Нам тоже нужен был такой «попугай», и им стал Солженицын. Мы все, конечно, были его поклонниками. Собственно, своим «Архипелагом» Солженицын и затащил нас в Америку, убедив на своем примере в неисправимости отечества. Однако в Новом Свете он нас презирал и в упор не видел.
– Пока мы пируем на тучных полях Америки, – означало его молчание, – он, Солженицын, грызет горький хлеб изгнания.
Не удивительно, что снимок Солженицына в шортах, игравшего в теннис на своем корте в Вермонте, вызывал любопытство, граничащее со злорадством и порождающее его. Тем не менее, Солженицыным восхищались все, либеральная часть эмиграции – с оговорками, Бахчанян – без них.
– Всеми правдами и неправдами, – говорил он, – жить не по лжи.
Поэт и царь в одном лице, Солженицын заменял эмиграции Брежнева, тоже порождая анекдоты. Так, когда Бродскому дали Нобелевскую премию, Солженицын сдержанно одобрил Стокгольм, но посоветовал поэту следить за сокровенной чистотой русской речи.

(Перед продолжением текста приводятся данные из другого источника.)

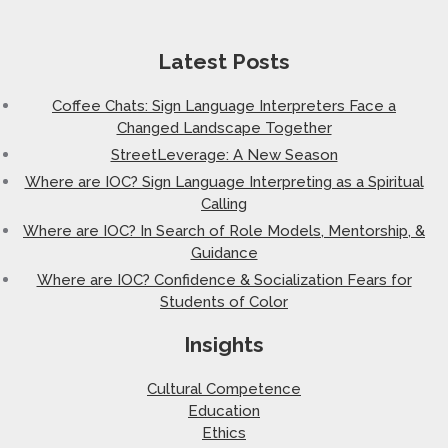
Latest Posts
Coffee Chats: Sign Language Interpreters Face a
Changed Landscape Together
StreetLeverage: A New Season
Where are IOC? Sign Language Interpreting as a Spiritual
Calling
Where are IOC? In Search of Role Models, Mentorship, &
Guidance
Where are IOC? Confidence & Socialization Fears for
Students of Color
Insights
Cultural Competence
Education
Ethics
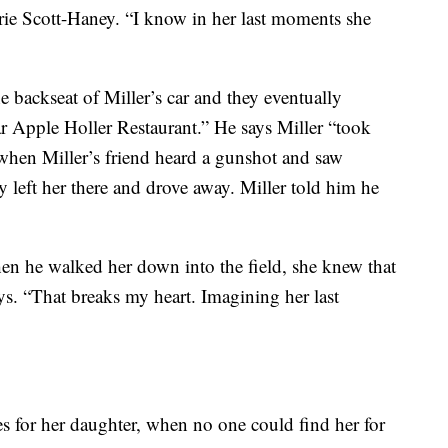
rrie Scott-Haney. “I know in her last moments she
he backseat of Miller’s car and they eventually
ar Apple Holler Restaurant.” He says Miller “took
when Miller’s friend heard a gunshot and saw
y left her there and drove away. Miller told him he
en he walked her down into the field, she knew that
ys. “That breaks my heart. Imagining her last
es for her daughter, when no one could find her for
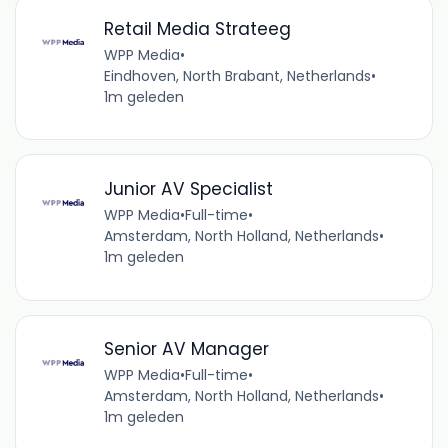
Retail Media Strateeg
WPP Media
•
Eindhoven, North Brabant, Netherlands
•
1m geleden
Junior AV Specialist
WPP Media
•
Full-time
•
Amsterdam, North Holland, Netherlands
•
1m geleden
Senior AV Manager
WPP Media
•
Full-time
•
Amsterdam, North Holland, Netherlands
•
1m geleden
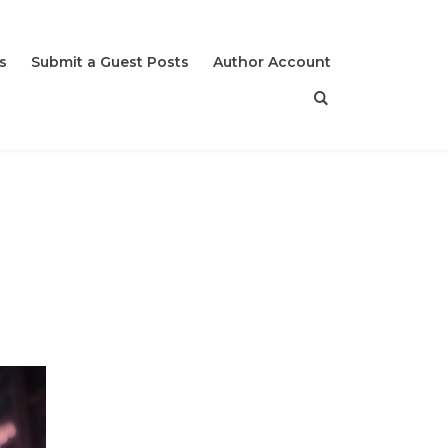
s
Submit a Guest Posts
Author Account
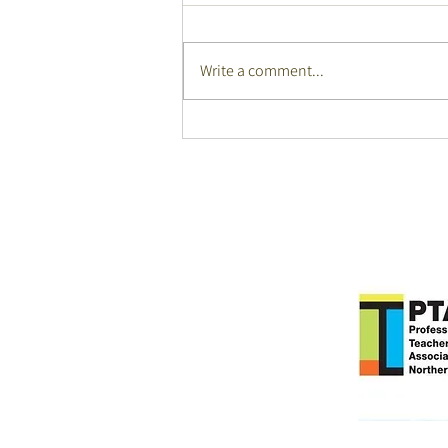
Write a comment...
Auslan Winners Language
Fest 2026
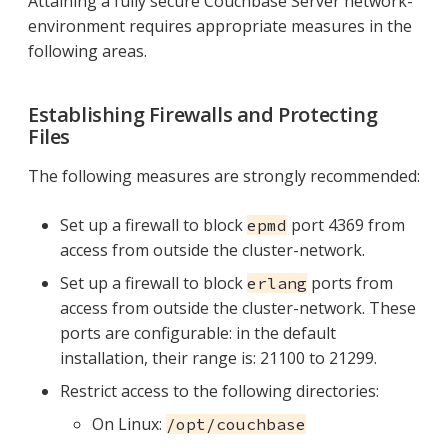
Attaining a fully secure Couchbase Server network-
environment requires appropriate measures in the
following areas.
Establishing Firewalls and Protecting
Files
The following measures are strongly recommended:
Set up a firewall to block
port 4369 from
epmd
access from outside the cluster-network.
Set up a firewall to block
ports from
erlang
access from outside the cluster-network. These
ports are configurable: in the default
installation, their range is: 21100 to 21299.
Restrict access to the following directories:
On Linux:
/opt/couchbase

– Чья бы корова мычала, – по утверждению молвы ответил Бродский.
Скрывшись в Вермонте, Солженицын интриговал недоступностью. Единственный русский писатель, которого никто, кроме Бориса Парамонова, не видел, будоражил фантазию и провоцировал нашу газету на кощунственные публикации. Жалуясь на них, апологеты Солженицына писали нам с экивоками: «Милостивые господа, которые с усердием, достойным лучшего применения…»
Мы отбрехивались, полемика тлела, скандал разрастался, и на планерках цитировали Джерома: «Большие собаки дрались с большими собаками, маленькие – с маленькими, в промежутках кусая больших за ноги».
Довлатов от всего этого млел, и газета с наслаждением печатала поношения в свой адрес, вызывая восхищение терпимостью.
– Школа демократии, – говорили друзья.
– Либеральная клоака, – поправляли их враги.
– Главное, – лицемерно примирял всех Довлатов, – чтобы не было равнодушных.
Их действительно не было. «Новый американец» возмущал старую эмиграцию тем, что пользовался большевистским языком («сардельки – это маленькие сардинки?»). Евреи жаловались, что о них мало пишут, остальные – что много. И все укоряли нас непростительным легкомыслием, столь неуместным, когда родины (старая, новая и историческая) обливаются кровью.
– Как, как накормить Польшу?! – спрашивал Борю Меттера все тот же сосед в лифте, жаловавшийся на бесчувственность «Нового американца» до тех пор, пока на общем собрании Боре не запретили пользоваться лифтом.
Упоенные дерзостью и разгоряченные голодом, мы наслаждались свободой слова, не зная, как легко она становится еще не изобретенным тогда стёбом. Читателям нравилось следить за газетными склоками, в которые мы втягивали друг друга, публично выясняя отношения, в том числе – с Довлатовым.
– Считаешь ли ты разумным, – вкрадчиво спрашивали мы Сергея, – выслать иранских студентов из США в ответ на захват американских дипломатов в Тегеране?
– Конечно, но лучше посадить, – не задумываясь, говорил Довлатов, и мы печатали это в газете как доказательство дремучего правосознания ее главного редактора.
Довлатов отвечал тем же, и читатели, наблюдая из номера в номер, как мы валяем дурака, привыкали считать газету родной и нужной. Мы убедились в этом, когда «Новому американцу» исполнился год. Отмечая юбилей, редакция сняла в Бруклине ангар, куда набилось больше тысячи поклонников. Выпивая и закусывая, они смотрели на сцену, где Довлатов проводил открытую планерку. Это было посильнее «Тома Сойера»: зрители платили не за то, чтобы красить забор, а за возможность наблюдать, как это делают другие.
Уникальный коммерческий успех этой акции привел к мысли заменить бумажную газету устной, упразднив расходы на типографию. Но к тому времени в газете скопилось слишком много писателей, которые не хотели менять профессию.
Понукаемой нуждой «Новый американец» давно оставил престижный склеп на Таймс-сквер и в поисках дешевизны пустился во все тяжкие. Наши скитания начались с безрадостной конторы на Модной авеню, где когда-то располагались пошивочные цехи, а теперь – в память о них – сидит бронзовый еврей за швейной машинкой. В редакции всегда горел свет, потому что солнце не проникало сквозь немытые со времен «Сестры Керри» окна. От переезда, однако, просторнее не стало. В редакции постоянно толпились чужие, подглядывавшие за тем, как от свальной любви и ревности зачинается и рождается газета. Мы никого не выгоняли, но когда приходили бизнесмены, Довлатов просил меня посидеть в сортире.
– Если корчить такие рожи, – жаловался он, – то о рекламе можно забыть.